How do we save the Taj Mahal from further discoloration? And who should be held more accountable?
Clean up the sewage drain that has become the Yamuna.
Major desilting work of the river is required on an urgent basis.
We need non-polluting industries in Agra.
Waste management is a major issue in the city.
Artificial illumination around the Taj Mahal is not a pollutant.
Electric cremation has to be made compulsory.
Agra and Mathura should become part of NCR.
A massive plantation drive is the need of the hour.
We should build a metro.
There should be one more company to treat biomedical waste.
Hotels and emporiums are hardly the culprit.
Why don't the cantonment denizens have any say in Agra's governance?
What about Green construction?
At the multiple-stakeholder workshop held in Agra on June 3 to announce the Taj Mahal Declaration—in the run-up to World Environment Day on June 5—questions, suggestions and entreaties from locals MPs, MLAs, NGOs, district administration officials, ASI and pollution control board functionaries, broadly reflected a city in crisis.

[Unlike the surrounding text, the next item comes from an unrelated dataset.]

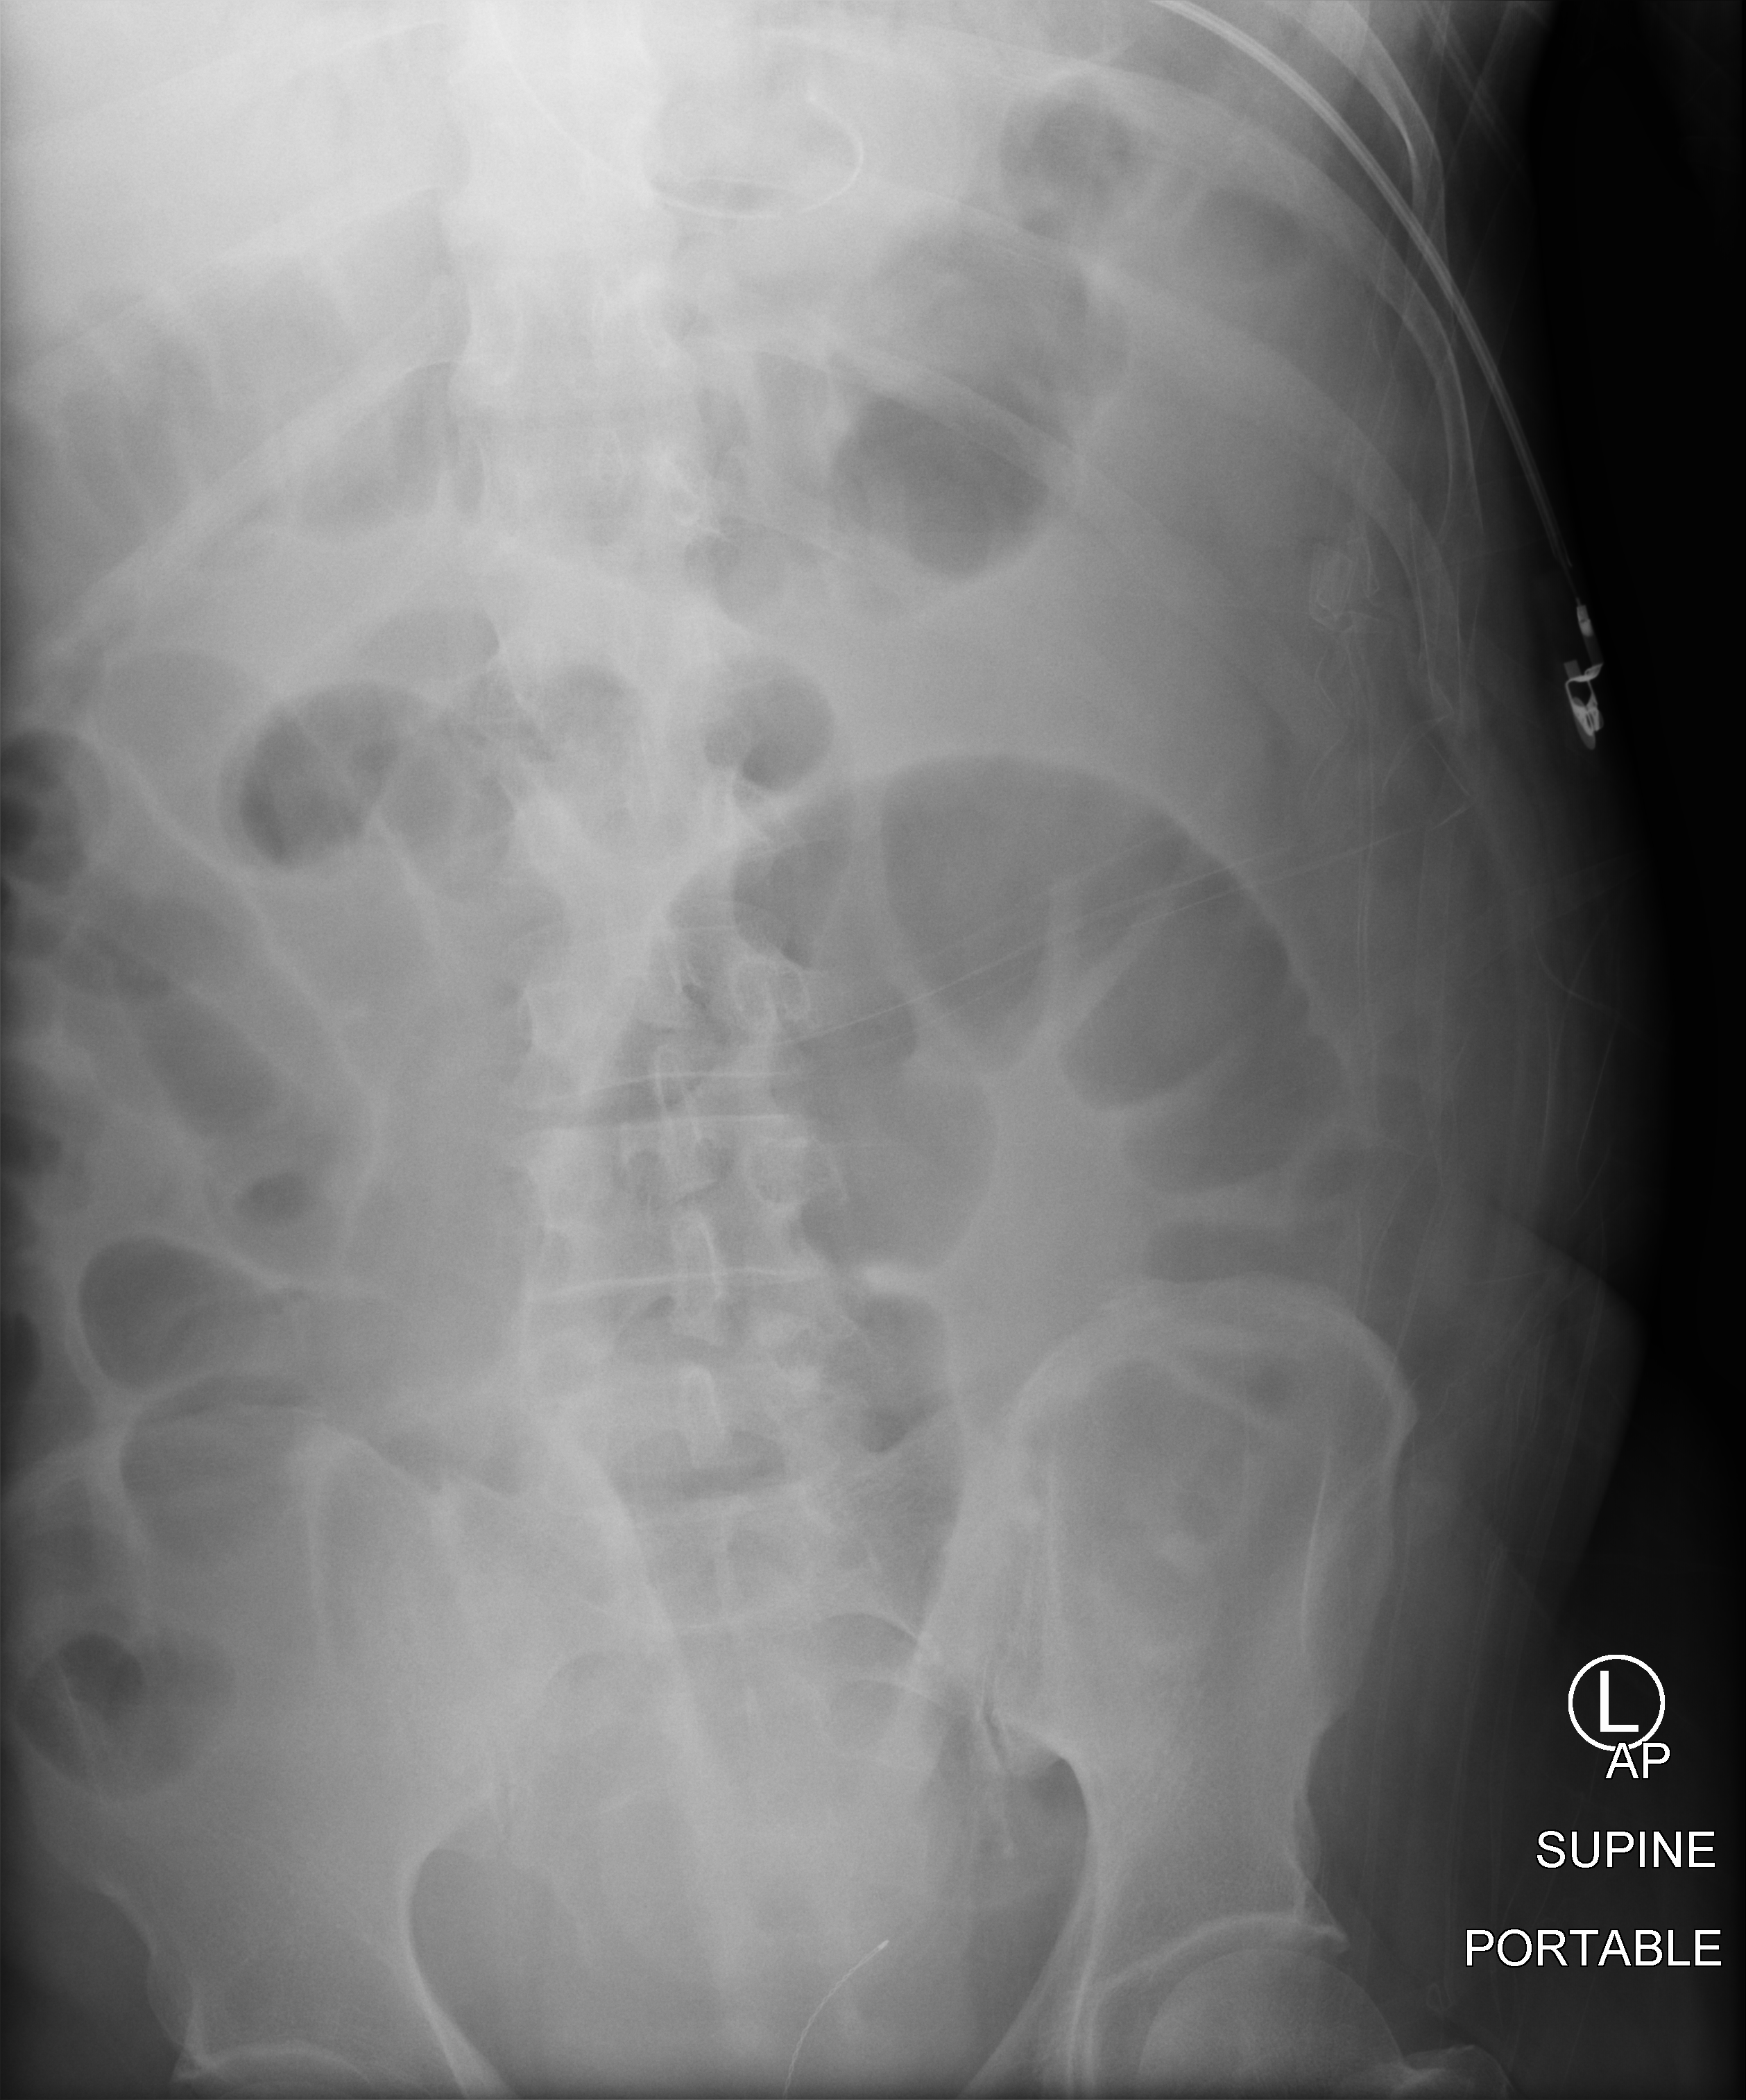
Abdomen X-ray (portable); anteroposterior (AP) projection. Patient hospitalised with COVID-19; male, aged 18–59 years.
Hospital-stay facts (about this admission, not read from this image; timing relative to this image not recorded): admitted to intensive care during this hospital stay: yes; mechanically ventilated during this hospital stay: yes; diabetes (admission record): yes.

Or how Agra has become a monumental tourist overkill, as harried denizens of the city grapple with acute water shortage. While the post-workshop meeting—chaired by Mahesh Sharma, minister of state for culture and environment, forest and climate change along with members of the Taj Trapezium Zone, ASI and officials from the United Nations Environment Programme—pledged to make the 500m radius around the Taj Mahal "litter-free" and take immediate steps to ban single-use plastics, it was more than evident that just trying to be plastic-free is hardly enough to address the pollution fracas playing out around the 17th century mausoleum.
Taj Mahal, a UNESCO World Heritage Site, is also considered to be Asia's second most visited tourist attraction after Angkor Wat in Cambodia. But it is situated in the 8th most polluted city in the world. In the 1980s, there was a petition filed in the Supreme Court as to how the once ivory-white marble of the Taj was turning yellow. On May 1 this year, a Supreme Court bench said the monument is now turning green after yellowing for many years.

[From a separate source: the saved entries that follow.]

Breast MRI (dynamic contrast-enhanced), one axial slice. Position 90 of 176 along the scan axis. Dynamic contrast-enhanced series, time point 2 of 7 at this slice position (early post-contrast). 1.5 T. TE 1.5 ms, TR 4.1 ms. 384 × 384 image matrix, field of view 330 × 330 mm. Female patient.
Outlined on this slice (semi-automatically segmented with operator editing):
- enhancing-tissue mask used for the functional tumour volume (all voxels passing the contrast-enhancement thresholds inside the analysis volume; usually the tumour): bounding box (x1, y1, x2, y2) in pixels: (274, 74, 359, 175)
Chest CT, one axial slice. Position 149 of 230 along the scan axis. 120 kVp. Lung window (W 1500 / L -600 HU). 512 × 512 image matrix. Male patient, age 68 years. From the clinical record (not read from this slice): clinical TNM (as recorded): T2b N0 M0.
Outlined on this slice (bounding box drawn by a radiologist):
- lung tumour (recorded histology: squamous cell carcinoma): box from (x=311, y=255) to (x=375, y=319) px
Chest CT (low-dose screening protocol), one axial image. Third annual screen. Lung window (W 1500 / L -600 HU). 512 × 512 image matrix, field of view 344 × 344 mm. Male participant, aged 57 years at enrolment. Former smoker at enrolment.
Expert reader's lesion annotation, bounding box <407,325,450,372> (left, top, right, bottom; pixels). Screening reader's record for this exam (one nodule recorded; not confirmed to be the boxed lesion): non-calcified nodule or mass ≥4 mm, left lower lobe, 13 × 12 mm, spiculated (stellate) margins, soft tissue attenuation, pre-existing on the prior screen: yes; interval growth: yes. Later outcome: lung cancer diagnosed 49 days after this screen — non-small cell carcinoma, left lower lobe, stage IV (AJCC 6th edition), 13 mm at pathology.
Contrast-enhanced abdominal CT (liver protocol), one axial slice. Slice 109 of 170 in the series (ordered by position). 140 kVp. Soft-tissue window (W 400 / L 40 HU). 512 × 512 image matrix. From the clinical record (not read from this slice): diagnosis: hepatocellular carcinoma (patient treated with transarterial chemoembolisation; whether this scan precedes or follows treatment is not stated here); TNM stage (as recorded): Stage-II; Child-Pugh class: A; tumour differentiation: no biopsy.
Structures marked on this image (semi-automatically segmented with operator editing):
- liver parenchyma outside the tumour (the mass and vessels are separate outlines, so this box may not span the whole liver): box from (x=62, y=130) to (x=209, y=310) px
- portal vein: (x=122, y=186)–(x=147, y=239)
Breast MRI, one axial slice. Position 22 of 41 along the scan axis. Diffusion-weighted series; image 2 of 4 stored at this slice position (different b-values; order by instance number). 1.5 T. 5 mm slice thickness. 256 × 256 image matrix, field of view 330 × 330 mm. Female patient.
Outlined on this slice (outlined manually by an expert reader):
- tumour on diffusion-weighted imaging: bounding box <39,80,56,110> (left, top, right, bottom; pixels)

India this year is the global host of the UN-backed World Environment Day whose theme is "Beat Plastic Pollution". There is indeed a global push to combat pollution from single-use plastics which include disposable items like plastic bags, straws, coffee stirrers and water bottles. The Taj Declaration committed to segregating plastic waste generated near the historic monument for recycling and immediately take steps to reduce single-use plastics in the presence of UN Environment Programme Executive Director Erik Solheim and UNEP Goodwill Ambassador Diya Mirza. While these commitments are of a non-binding nature, Sharma was emphatic when he said, "it will be strictly enforced...what we are talking today will actually be implemented in the frontlines." He said how we need to more proactively "restrict, reuse, recyle, re-collect, redesign and remanufacture" the use of plastic.

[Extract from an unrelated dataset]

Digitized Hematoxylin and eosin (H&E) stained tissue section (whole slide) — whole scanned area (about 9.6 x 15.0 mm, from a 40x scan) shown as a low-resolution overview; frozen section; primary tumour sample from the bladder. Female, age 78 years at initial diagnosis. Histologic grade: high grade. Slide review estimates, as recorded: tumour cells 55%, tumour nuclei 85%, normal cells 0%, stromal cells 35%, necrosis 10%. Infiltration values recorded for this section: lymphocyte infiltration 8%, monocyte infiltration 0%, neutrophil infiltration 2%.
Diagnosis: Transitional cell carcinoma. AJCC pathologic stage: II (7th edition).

But the problem of environmental pollution around Taj is much more deep-seated and needs strategic planning on multiple levels. More importantly, the tardy implementation of already existing environmental regulations needs to be seriously looked at. For example, petrol and diesel vehicles have been banned in the 500m radius of the Taj Mahal. On June 3, the ban did not appear so mandatory. Perhaps, the diktat should apply on days of VIP visits as well apart from restricting the indulgent use of 200ml Bisleri bottles during high-level meetings and conferences.